Data Infrastructure Engineer
Job Description:
Delta Labs uses AI to simulate and predict consumer behaviour at scale. We build Elaiia, a simulation engine that generates AI Twins — intelligent synthetic agents that mirror real consumer populations. Our clients use Elaiia to simulate customer decisions before committing to them: pricing strategies, product launches, campaign messaging, channel allocation. We replace surveys, focus groups, and intuition with simulation-based evidence.
We’re a small, focused team and we intend to stay that way. We give people ownership, trust, and the autonomy to do their best work. We work with urgency and expect new team members to match our pace.

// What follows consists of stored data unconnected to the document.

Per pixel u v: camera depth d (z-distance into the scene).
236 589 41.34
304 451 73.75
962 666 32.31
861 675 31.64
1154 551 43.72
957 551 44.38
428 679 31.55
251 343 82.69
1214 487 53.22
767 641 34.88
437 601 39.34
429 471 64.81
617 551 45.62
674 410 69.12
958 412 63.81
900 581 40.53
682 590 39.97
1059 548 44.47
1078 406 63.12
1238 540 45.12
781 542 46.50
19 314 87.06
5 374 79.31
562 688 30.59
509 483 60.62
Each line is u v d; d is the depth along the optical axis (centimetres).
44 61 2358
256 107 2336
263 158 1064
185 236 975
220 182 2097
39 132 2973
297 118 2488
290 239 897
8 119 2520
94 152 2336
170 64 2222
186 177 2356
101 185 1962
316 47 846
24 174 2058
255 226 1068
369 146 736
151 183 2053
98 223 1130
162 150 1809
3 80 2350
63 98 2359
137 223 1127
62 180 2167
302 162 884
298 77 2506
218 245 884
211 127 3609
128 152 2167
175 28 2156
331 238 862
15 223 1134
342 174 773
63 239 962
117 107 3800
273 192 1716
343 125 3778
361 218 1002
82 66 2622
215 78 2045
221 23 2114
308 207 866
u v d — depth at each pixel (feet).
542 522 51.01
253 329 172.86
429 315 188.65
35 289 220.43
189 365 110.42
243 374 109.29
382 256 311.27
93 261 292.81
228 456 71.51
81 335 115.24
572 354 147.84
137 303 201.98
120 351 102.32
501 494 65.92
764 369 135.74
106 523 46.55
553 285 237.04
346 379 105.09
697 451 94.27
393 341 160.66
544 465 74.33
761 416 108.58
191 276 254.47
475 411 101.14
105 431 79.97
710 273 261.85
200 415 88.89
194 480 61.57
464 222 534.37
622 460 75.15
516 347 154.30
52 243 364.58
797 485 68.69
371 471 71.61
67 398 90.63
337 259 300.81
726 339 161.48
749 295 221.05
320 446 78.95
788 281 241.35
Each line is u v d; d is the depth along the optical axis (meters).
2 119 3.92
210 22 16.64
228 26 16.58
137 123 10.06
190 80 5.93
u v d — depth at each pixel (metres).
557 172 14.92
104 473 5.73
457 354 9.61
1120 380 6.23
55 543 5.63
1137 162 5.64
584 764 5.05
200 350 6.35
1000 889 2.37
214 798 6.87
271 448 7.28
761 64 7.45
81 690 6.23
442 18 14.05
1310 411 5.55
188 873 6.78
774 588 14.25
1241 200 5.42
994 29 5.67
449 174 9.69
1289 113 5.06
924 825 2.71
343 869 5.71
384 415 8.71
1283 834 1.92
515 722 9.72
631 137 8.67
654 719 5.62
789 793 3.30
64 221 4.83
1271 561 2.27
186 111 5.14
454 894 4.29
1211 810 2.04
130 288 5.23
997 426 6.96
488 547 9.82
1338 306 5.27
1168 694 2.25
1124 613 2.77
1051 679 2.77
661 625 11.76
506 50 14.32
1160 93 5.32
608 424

Elaiia is live, paying customers use it daily, and the problems ahead are about scaling what works — not figuring out if it works.
What you’ll do
• Own the data layer that feeds Elaiia’s simulation engine — from raw ingestion through to the structured, enriched datasets the engine consumes
• Design scalable ingestion for heterogeneous sources: survey data, CRM exports, panel data, and public datasets, census data. Formats vary, quality varies, and that’s your problem to solve
• Build enrichment pipelines that join behavioural signals with demographic profiles to produce complete, simulation-ready records
• Handle statistical imputation where data is incomplete — you’ll work with longitudinal and cross-sectional datasets where missingness is the norm, not the exception
• Build and maintain the embedding infrastructure and vector stores that the simulation engine retrieves from — you own storage, indexing, and performance; the simulation team owns retrieval logic
• Ensure data quality through monitoring, validation, and automated testing. Schema drift, stale sources, and silent failures are your enemies
• Onboard new data sources as clients and use cases expand — scoping what’s available, assessing quality, and integrating it into the pipeline
What you need
• Experience building ETL/ELT pipelines for heterogeneous, messy, real-world data — different formats, different schemas, different levels of quality
• Strong SQL skills and experience designing data models for analytical workloads
• Familiarity with statistical imputation methods and comfort working with longitudinal and cross-sectional datasets
• Solid Python skills for pipeline development and data processing
• Experience with Azure data services (Data Factory, Blob Storage, Synapse, or similar)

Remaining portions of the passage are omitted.